Pemerintah juga mencatat pembentukan 407 Koperasi Desa Merah Putih di 419 desa dan kelurahan di Kepulauan Riau yang telah diresmikan secara nasional pada 2025.

Di sektor kesejahteraan dan ketahanan pangan, pemerintah memberikan bantuan iuran BPJS Ketenagakerjaan bagi nelayan dan petani sebagai bentuk perlindungan kerja. Indeks Ketahanan Pangan Kepulauan Riau juga meningkat menjadi 71,96 persen, seiring dengan naiknya Nilai Tukar Petani (NTP) menjadi 108,01 pada 2025.

Kepala Dinas Pariwisata Kepulauan Riau, Hasan, mengatakan KURMA 2026 dirancang tidak sekadar menjadi kegiatan Ramadan, tetapi juga menghadirkan manfaat langsung bagi masyarakat.

“Kami ingin KURMA menjadi ruang yang dekat dengan masyarakat.
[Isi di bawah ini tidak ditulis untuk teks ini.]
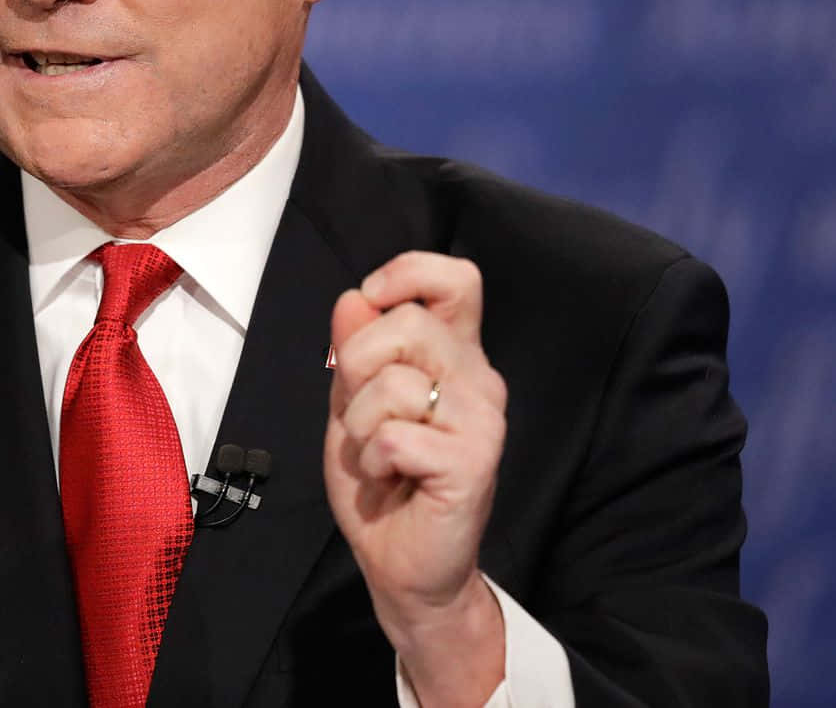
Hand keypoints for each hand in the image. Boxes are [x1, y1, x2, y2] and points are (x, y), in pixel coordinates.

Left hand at [323, 251, 507, 704]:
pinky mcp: (475, 462)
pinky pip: (395, 435)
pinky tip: (388, 478)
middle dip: (357, 363)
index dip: (409, 272)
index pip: (457, 279)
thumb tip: (353, 298)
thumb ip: (354, 350)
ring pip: (394, 382)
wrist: (401, 563)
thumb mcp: (352, 403)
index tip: (372, 300)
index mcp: (454, 356)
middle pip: (409, 322)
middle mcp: (478, 379)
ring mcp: (483, 420)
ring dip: (360, 423)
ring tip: (377, 454)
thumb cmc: (382, 479)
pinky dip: (371, 459)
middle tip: (361, 412)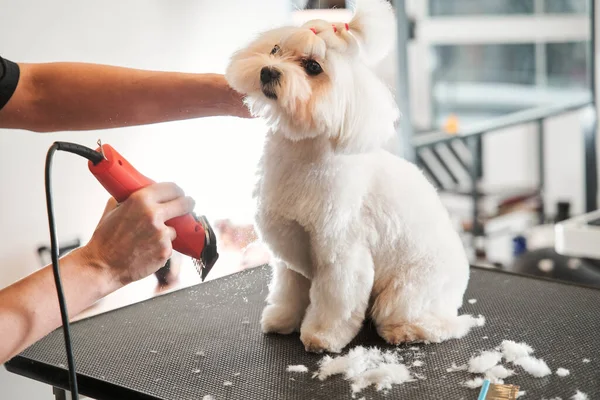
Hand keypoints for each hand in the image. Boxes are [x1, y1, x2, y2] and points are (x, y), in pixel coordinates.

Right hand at [79, 182, 194, 289]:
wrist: (102, 266)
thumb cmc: (105, 241)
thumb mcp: (112, 211)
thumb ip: (126, 199)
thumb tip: (133, 191)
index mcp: (140, 200)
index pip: (171, 188)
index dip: (178, 191)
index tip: (180, 194)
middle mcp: (153, 214)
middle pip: (184, 203)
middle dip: (188, 204)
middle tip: (187, 205)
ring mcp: (161, 234)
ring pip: (174, 228)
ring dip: (167, 232)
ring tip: (148, 239)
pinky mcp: (165, 250)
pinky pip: (169, 245)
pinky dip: (162, 247)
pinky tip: (147, 250)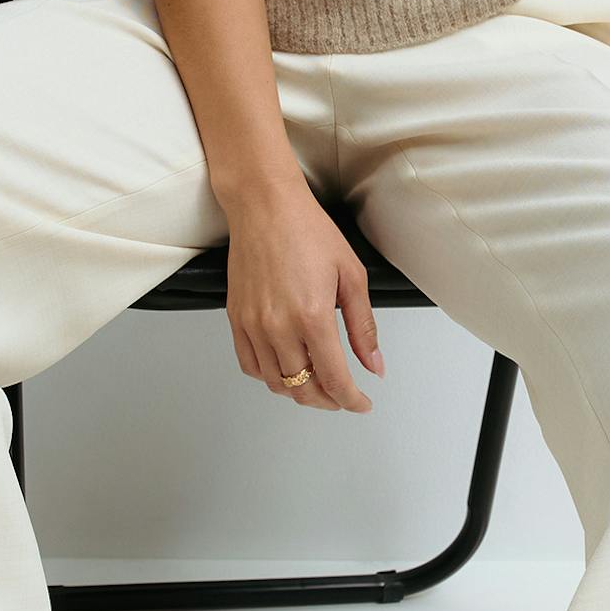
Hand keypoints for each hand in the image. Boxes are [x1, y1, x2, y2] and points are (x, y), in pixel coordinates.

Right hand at [223, 178, 384, 410]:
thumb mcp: (352, 276)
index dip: (351, 400)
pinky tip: (286, 368)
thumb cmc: (308, 231)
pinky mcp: (236, 319)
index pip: (334, 379)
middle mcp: (279, 327)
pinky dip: (270, 377)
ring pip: (276, 382)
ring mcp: (253, 325)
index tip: (361, 403)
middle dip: (327, 401)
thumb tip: (373, 365)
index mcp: (312, 317)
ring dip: (299, 392)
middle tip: (342, 397)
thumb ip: (363, 327)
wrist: (265, 207)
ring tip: (317, 384)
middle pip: (303, 389)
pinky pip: (250, 365)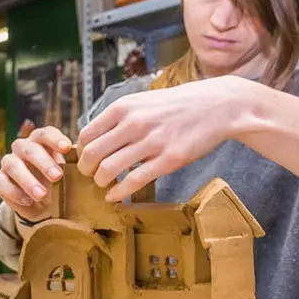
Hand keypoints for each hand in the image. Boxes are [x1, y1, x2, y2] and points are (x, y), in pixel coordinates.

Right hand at [0, 126, 72, 220]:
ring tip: (42, 195)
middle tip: (57, 177)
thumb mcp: (68, 173)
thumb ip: (73, 165)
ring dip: (28, 180)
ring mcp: (8, 163)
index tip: (67, 148)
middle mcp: (22, 148)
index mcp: (40, 142)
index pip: (45, 133)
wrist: (42, 206)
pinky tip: (28, 201)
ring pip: (13, 165)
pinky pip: (0, 182)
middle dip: (43, 162)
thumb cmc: (57, 183)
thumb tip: (88, 161)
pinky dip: (14, 192)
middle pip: (29, 148)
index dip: (54, 139)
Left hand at [76, 76, 244, 201]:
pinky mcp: (168, 160)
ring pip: (108, 170)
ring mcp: (151, 142)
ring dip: (101, 183)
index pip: (85, 135)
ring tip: (105, 185)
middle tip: (91, 176)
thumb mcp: (141, 102)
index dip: (82, 152)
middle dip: (86, 170)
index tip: (88, 160)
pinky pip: (133, 182)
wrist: (216, 106)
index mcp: (123, 108)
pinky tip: (116, 197)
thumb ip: (118, 118)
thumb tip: (92, 138)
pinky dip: (119, 193)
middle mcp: (133, 123)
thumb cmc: (174, 106)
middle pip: (91, 155)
Pengunjung tidak hanya menikmati kegiatan hiburan, tetapi juga dapat memanfaatkan layanan publik dan memperoleh edukasi ekonomi syariah,” ujarnya, Rabu (4/3/2026).

Menurutnya, kolaborasi lintas instansi dalam kegiatan tersebut menjadi salah satu kekuatan utama.

“Melalui konsep ini, berbagai layanan seperti perbankan, kesehatan, perpajakan, hingga sertifikasi halal dapat diakses masyarakat dalam satu lokasi,” kata Hasan.

Ia berharap KURMA dapat terus berkembang dan menjadi agenda tahunan yang dinantikan masyarakat setiap Ramadan.

“Mudah-mudahan kegiatan ini menjadi kebanggaan Kepulauan Riau sekaligus mendorong pergerakan UMKM, sektor pariwisata, serta memberikan manfaat bagi masyarakat,” tutupnya.